REQUIREMENTS: Carry on the parenting blog entries below, starting right after the last line shown.

DOCUMENT SEGMENT:
==================================================

I can see each of their selves in their own personal styles, so different from eachother. Classic and simple, the bmx guy, the 4th grader who thinks camo is cool, and the 6 year old with his collared button up and cardigan. I loosely hold the reins and let them take the lead, have their preferences and interests. This keeps us connected. 

It's the first day of school. A normal year we hope one without masks and distancing. Where they can sit close with their friends and lean over a book, high-five in gym class and wrestle at recess. 

Dad makes breakfast, a smoothie with the last of the peaches, eggs and hashbrowns. Lunches and waterbottles are loaded into backpacks, bright new shoes at the ready. Things they have carefully chosen, decisions they have made about what they like and want. Not just things but who they are and want to be, how they interact with others, what they want to do and be a part of, things they want to achieve. 

All day alone I feel the pull from my heart to theirs. My mind is working planning ahead for supper, an afterschool snack so it is free to listen, listen, listen when they get home to all they have to say. Listen underneath the surface too for what they feel. 

All this long last year and a half we have been together and I consider how together does not mean connected. How 'absence makes the heart grow fonder' can be true. How an abundance of time can push us apart as much as it brings us together. How a little distance, a little room and variety thickens up that string until it's nice and stout and we are connected. 

Thursday, April 16, 2020

Wanted

You know that thing where people with grown kids tell people with little kids
You're gonna miss this
I know what they mean
Yes you'll miss their chubby cheeks and wispy curls and heavy bodies nestled into you
But you know what it really is?
The thing they're really missing 

is being liked and adored and wanted so much

I have spent 13 years being loved and needed

That long time of being steeped and drenched in love
Even when I wanted to be free, even when I was exhausted or intellectually starved I was marinated in love

And now I'm not

Yes they still love me but they are growing relationships with others, they are becoming resourceful on their own
The need for me and interest in me is making room for their evolving which is wonderful and joyful in another way

It's not wrong of my husband that he doesn't love me and need me and want me and like me every second like four babies do
He loves me like a normal grown up with personal space and time apart and differences of opinion

This occurs to me and I realise this is what a normal adult life is like
Just being yourself, doing your thing, not receiving a constant stream of toddler love oxytocin as I have been

This is what the people mean when they say 
You're gonna miss this

And I have to get used to it
this price of freedom 

Tuesday, August 6, 2019

lasts

No one ever talks about the 'lasts'
The 'firsts' are a big deal
You catch all those milestones
But the lasts creep up on you
They happen and they slip in
Camouflaged as firsts
First step
First word
First bike ride
And suddenly you know next year he won't even need you to bike along with him
He'll be zooming ahead
And there's hardly any last firsts left
He'll be reading
Have his first day of school
Loose his teeth 
Go to camp
And all these firsts will be fainter because his brothers have done them before and they are busy with all their new firsts
But they are His firsts
Still special and important
And they are my lasts
Last year of a little person curled in a towel on my lap
Last baby to cuddle in my bed in the mornings
Last to discover the wonder of a bug or a puddle or some amazing thing we all take for granted
Last baby cheeks to change into a handsome face
No one ever talks about them but here they are
Happening
They are happening and I have to love them and let go
This is the great paradox of motherhood
This is the tearing of the heart in two directions
For while I longed for this time a decade ago now I am heartbroken to see it go
I know I will love my 'freedom' that I sometimes wanted so badly
And I realise we are going to keep having lasts and lasts and lasts for another 15 years 
They will be exciting new things to be proud of 
And they will be firsts
And they will be lasts
And they will be okay

Sunday, November 19, 2017

Four

Tucking in four children takes a lot
They all need different attention, 
dìfferent kinds of listening,
different comforts
Four different moods,
four different essences to absorb and understand
to breath back out what they need to breath in
Four different souls to sooth and quiet
down towards sleep
Each one feels so different to cuddle
Four different types of love

Wednesday, November 1, 2017

"Three cheers for mom!

==================================================

SUPPLIED INFORMATION:
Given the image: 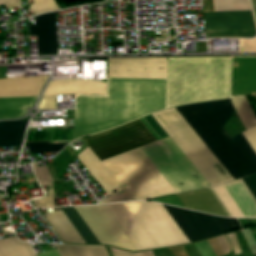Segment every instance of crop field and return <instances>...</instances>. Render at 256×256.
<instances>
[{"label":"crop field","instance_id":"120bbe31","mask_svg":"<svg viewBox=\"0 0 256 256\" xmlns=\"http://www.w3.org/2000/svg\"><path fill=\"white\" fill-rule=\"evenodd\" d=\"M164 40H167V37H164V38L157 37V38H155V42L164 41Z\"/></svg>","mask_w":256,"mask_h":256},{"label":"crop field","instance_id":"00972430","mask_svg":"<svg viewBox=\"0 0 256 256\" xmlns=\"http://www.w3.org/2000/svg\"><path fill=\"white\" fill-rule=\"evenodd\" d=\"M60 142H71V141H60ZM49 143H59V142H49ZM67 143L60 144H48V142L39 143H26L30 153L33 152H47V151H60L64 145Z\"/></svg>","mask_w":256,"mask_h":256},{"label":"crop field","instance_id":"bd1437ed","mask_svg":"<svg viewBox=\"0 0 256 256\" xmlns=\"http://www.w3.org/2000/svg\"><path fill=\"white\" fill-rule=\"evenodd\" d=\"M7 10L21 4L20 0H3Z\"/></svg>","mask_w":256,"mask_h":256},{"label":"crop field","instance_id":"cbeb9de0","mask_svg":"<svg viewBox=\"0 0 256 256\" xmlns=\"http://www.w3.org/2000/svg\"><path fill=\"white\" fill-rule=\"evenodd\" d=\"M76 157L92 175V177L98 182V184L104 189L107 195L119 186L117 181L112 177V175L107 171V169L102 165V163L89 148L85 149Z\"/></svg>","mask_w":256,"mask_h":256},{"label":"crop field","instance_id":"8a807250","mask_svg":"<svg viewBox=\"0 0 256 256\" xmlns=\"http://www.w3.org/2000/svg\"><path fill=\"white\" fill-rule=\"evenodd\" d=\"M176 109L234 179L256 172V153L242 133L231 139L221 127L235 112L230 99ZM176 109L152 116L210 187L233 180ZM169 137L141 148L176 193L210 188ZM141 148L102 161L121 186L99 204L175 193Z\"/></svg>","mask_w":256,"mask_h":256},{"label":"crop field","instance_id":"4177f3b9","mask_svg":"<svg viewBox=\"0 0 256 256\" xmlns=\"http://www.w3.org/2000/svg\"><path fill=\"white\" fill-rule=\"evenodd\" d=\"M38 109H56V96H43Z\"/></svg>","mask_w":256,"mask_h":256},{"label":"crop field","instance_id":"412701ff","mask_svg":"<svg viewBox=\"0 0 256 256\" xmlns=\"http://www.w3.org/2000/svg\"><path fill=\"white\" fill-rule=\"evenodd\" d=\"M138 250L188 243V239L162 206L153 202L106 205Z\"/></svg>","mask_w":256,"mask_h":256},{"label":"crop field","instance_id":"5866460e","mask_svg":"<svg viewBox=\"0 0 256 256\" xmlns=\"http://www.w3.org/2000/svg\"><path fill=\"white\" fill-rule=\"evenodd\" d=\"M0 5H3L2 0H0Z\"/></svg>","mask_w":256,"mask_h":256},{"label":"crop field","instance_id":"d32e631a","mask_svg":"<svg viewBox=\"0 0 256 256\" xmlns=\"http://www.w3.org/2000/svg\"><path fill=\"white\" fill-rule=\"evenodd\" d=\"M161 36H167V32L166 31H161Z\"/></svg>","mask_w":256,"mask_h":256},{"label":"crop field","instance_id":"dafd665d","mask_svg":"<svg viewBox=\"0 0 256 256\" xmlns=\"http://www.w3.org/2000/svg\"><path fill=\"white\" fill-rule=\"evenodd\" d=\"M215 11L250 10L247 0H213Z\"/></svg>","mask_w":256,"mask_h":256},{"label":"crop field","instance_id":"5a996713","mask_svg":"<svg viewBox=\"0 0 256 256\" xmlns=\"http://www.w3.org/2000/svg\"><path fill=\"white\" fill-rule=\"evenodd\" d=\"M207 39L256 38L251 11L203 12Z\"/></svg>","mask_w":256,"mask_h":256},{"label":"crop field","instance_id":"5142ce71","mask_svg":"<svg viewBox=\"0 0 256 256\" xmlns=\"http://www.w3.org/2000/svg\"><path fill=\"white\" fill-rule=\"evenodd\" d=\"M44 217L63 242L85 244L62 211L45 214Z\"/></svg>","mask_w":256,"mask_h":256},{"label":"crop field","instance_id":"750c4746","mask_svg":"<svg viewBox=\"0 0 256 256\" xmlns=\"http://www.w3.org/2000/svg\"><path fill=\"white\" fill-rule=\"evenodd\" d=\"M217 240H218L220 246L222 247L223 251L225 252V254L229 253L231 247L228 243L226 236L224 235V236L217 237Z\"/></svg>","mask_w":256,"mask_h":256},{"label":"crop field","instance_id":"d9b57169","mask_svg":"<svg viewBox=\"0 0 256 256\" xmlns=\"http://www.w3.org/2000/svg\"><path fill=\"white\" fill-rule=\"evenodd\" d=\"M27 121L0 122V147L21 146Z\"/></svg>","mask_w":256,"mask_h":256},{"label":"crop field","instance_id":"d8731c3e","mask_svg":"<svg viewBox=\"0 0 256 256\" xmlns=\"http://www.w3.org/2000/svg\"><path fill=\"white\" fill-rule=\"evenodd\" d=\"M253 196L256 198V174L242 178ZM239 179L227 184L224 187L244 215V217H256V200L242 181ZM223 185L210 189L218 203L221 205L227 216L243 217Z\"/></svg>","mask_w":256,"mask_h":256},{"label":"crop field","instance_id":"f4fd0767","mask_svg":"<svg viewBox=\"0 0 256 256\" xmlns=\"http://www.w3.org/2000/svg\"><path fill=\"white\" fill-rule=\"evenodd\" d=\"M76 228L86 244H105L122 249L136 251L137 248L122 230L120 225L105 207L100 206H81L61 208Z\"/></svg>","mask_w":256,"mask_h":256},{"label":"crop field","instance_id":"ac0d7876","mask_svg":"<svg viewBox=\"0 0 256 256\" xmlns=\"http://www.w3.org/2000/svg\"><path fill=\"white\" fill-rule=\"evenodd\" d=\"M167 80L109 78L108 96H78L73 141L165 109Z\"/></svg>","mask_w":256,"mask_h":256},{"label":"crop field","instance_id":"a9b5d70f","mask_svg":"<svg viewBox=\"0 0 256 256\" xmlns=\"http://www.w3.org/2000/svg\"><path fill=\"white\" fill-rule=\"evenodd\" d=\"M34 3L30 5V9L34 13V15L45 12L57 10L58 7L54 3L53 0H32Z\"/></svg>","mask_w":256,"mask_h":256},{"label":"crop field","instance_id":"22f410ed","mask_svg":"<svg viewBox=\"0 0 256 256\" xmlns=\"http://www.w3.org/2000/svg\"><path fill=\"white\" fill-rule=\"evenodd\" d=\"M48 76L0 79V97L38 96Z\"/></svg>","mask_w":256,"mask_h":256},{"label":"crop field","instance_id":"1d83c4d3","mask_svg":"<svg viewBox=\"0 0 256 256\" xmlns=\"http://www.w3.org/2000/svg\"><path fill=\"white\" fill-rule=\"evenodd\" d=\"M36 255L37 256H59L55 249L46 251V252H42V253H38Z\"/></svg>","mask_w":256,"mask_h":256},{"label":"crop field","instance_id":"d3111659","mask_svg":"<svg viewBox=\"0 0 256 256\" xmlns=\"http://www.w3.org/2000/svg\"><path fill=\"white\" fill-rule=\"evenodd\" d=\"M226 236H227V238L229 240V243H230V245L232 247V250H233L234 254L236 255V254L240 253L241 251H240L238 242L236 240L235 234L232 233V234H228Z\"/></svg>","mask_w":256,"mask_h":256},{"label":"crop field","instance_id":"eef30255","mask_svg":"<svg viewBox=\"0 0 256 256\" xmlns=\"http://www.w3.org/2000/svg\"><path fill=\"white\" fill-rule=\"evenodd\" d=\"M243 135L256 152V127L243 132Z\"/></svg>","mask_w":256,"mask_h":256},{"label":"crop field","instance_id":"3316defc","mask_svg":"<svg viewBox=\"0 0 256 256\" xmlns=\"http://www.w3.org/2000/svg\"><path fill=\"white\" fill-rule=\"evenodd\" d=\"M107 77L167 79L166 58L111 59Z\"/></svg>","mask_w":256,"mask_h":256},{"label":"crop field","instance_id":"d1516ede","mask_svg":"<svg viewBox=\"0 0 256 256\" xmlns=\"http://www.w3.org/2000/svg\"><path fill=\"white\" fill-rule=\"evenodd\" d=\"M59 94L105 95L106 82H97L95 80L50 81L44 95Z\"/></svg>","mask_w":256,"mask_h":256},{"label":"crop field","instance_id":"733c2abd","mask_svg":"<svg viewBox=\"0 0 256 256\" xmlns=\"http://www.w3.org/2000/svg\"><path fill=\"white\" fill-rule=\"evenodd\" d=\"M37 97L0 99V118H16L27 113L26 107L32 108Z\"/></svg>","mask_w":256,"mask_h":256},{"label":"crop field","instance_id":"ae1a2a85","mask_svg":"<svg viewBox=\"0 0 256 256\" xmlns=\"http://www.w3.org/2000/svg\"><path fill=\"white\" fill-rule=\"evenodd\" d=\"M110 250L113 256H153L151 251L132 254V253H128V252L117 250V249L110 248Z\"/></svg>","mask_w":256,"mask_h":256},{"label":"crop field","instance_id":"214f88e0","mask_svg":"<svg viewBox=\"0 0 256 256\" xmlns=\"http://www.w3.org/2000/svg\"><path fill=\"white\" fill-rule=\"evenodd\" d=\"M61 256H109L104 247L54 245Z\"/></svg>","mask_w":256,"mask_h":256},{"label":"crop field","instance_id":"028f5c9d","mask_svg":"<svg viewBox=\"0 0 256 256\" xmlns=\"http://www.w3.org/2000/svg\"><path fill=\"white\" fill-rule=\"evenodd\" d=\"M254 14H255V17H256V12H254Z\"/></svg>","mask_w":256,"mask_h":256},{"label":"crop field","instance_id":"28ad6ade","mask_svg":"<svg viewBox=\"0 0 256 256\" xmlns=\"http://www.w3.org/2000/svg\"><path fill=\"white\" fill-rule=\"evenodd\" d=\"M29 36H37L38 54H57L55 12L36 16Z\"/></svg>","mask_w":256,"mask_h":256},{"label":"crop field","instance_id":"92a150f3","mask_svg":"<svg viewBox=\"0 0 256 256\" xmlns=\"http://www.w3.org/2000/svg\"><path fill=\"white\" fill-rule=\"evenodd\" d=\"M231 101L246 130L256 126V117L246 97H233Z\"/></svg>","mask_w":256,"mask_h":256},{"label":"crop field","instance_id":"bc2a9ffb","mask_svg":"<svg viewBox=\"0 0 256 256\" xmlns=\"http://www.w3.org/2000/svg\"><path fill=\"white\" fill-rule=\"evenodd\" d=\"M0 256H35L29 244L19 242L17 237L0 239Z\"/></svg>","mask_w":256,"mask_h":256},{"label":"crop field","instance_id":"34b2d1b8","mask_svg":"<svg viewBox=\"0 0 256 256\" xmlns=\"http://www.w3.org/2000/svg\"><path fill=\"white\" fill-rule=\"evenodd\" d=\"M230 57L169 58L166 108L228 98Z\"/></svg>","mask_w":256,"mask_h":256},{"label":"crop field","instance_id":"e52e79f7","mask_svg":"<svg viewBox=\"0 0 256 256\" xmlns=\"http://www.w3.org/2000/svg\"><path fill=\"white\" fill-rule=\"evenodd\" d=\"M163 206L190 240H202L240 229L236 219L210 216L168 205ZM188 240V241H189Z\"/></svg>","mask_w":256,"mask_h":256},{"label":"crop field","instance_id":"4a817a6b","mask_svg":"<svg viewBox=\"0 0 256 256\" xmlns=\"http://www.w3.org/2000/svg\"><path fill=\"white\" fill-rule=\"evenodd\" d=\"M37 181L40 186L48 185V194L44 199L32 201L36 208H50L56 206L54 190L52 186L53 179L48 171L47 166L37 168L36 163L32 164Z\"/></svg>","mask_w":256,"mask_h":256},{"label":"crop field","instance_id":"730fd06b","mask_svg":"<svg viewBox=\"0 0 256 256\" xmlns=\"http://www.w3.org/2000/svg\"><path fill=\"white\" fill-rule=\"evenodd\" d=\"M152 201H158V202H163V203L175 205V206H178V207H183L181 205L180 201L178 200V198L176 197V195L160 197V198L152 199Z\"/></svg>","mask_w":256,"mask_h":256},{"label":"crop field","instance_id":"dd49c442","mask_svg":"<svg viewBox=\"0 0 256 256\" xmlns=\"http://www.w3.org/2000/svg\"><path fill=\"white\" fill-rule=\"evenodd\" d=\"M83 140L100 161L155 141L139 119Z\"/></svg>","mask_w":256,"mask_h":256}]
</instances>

==================================================

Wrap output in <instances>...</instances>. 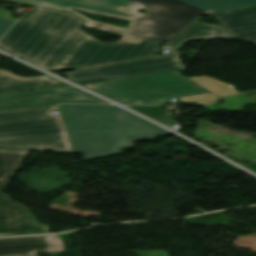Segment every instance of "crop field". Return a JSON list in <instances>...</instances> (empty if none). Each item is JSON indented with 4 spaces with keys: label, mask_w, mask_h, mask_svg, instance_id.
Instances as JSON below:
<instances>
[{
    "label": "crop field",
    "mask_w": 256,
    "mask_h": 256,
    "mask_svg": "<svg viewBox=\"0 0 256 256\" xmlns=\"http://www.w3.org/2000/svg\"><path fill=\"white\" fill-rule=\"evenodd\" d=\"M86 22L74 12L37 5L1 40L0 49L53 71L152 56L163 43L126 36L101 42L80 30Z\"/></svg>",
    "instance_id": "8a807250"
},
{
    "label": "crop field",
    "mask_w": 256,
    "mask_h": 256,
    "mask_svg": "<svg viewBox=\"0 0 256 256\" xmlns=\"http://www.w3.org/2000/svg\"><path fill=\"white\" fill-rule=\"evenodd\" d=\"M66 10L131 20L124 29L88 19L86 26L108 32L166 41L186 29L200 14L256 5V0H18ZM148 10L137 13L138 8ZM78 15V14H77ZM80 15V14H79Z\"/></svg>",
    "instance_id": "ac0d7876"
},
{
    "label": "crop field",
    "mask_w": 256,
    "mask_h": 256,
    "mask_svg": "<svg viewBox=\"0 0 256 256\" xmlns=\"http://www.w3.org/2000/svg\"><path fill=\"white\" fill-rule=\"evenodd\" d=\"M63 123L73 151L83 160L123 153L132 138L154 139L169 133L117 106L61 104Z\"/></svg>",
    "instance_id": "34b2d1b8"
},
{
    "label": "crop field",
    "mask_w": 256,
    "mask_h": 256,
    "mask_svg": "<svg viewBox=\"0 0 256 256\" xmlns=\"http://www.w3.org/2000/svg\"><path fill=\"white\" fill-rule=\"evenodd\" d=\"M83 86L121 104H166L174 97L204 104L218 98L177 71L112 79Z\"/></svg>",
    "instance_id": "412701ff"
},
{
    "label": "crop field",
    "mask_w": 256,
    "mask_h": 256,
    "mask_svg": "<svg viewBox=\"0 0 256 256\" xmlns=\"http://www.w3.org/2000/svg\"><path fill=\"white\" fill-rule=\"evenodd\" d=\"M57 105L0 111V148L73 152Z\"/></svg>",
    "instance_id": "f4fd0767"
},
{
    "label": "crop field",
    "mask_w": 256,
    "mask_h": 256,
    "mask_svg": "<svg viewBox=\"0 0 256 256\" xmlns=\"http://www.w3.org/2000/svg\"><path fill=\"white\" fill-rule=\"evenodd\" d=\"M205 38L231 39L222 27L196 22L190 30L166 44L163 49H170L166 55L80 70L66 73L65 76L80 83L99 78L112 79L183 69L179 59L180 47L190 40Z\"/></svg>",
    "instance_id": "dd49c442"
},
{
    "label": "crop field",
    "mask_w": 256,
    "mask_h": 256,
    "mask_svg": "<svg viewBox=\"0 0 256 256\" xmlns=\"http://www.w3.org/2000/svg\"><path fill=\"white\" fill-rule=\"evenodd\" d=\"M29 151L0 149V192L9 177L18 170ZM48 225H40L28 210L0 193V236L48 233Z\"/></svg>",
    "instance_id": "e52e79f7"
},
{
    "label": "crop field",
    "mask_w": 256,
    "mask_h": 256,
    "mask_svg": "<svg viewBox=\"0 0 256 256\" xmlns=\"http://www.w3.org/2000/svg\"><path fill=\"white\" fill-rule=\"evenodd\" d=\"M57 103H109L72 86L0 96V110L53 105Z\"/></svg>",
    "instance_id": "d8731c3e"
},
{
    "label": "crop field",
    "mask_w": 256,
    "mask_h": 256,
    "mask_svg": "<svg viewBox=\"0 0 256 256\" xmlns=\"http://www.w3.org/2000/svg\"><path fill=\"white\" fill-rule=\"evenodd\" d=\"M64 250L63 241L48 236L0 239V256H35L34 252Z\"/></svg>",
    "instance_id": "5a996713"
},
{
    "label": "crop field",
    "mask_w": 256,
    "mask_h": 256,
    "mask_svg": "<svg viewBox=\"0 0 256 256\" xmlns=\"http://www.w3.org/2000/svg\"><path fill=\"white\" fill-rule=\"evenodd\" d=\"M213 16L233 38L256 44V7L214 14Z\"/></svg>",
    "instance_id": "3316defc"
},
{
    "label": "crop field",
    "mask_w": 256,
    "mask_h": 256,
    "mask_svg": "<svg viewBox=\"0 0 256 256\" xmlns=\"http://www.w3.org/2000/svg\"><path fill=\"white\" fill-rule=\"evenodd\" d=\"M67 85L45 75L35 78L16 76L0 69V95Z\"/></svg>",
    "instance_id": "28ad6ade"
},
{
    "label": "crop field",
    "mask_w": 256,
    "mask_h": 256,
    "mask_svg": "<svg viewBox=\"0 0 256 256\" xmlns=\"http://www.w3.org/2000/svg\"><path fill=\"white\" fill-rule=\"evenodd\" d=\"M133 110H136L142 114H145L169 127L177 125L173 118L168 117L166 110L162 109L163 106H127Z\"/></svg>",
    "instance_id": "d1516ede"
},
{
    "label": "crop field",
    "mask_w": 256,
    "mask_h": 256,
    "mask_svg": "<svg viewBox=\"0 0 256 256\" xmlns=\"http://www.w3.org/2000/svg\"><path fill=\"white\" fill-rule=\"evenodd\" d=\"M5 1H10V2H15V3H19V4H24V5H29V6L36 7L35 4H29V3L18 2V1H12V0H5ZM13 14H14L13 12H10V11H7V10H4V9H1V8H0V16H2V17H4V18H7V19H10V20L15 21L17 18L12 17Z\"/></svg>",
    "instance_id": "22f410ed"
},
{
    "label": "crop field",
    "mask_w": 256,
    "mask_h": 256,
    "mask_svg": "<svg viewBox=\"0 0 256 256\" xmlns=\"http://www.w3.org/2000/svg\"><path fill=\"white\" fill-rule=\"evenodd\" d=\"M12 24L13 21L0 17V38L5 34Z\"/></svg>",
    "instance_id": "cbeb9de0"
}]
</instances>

==================================================

RESPONSE:
Hip hip hurray
Hip hip hurray 
Hurray
Hurray 
Hurray!"
"That's not all," they say
"Cheers to you"
They raise their glasses, mug and plastic cups and clink, tap, chunk them together
"Cheers, Cheers!"
"To the best mom ever"
"You should be on MasterChef"
"You couldn't be any better"
My boys, my children 
I know I am so lucky
Who else is so loved
So praised and complimented
So unhesitatingly appreciated
So adored
I let it fill me up and save it 
to pour back over them when I am tired, when they are noisy, when the towels and the socks and bits of paper are all over the floor still and again. 
When I am all out of words but there are still things that need to be said. 
I can dip down pour this love back over them with patience and humour 
use praise and love
Three cheers for them 
and how they lift me up
Three cheers for US
Hip hip hurray
Hurray
Hurray!

Tuesday, March 7, 2017

Today

I got up and helped the kids off to school with a good start to the day
pleasant, steady
Our neighbor is in a crisis and I listen to her 
mourn with her mourning
Off to the store for art supplies for the class 
and cupcakes
for friends
a birthday
and a loss
Lunch served
Supper made
Afterschool snack ready
I tidy and prep for class
welcome the kids and teach, guide, explain, encourage
save smiles for my boys
I take a deep breath and hug them long enough for it to soak in
then quick bites and Cub shirts
bedtime round one with stories and cuddles
bedtime round two with a listening heart
Laundry and lunches
The day is done
Tired but not drained
I am happy for all the chances
 to do some tiny thing for someone
I gave and was willing
and this is good.

Saturday, July 23, 2016

Love It While I'm In It


Today
Oh today
Today was one of those days.
A day where you got to shower and wash your hair with out feeling like you were swimming upstream to do it. 
A a day in which you got to eat breakfast peacefully.
A calm feeling day. 
Today was a day to skype with your traveling sister and feel happy with all four kids crowding your body. 
It was a day to go to play in the water without gathering a million supplies, just a couple of  towels and a handful of granola bars and off we go!
Today was a day to love my children
for my heart to drink them all in and love how they are in this moment
today.
For my boy to be big enough to stay home by himself and me to be happy for him.
A day for my heart to swell as one helped the other climb up the tall side of something at the park.  
Their muscly little bodies mirroring each other,
 one reaching up and one reaching down
hands clasped as they pulled each other up.
A day to sit with my baby in the leaf dappled sunshine as he smiled and kicked completely happy to do just what he always wants, 
to be by me 
be with me
and for me to be with him. 
A day to listen and marvel at the interesting things they say, 
to glimpse how they think, what they imagine.
To glow with each new word practiced and learned.
Today was a day to drive through the fields and watch the haying, harvesting
see the horses and cows with their babies.
to paint all the colors of the grass in my mind.
A day to love as I do every time that I see it, the big sky with it's sun and storms and towers of clouds all happening at once, a different view in every direction.
Today was a day in which, when I lay down with the two smalls for a story and watched them with their heads on the same pillow and they asked me
why are you crying
I could say that my heart was so full of love that it burst
and the extra spilled out of my eyes.
Today was a day that was good.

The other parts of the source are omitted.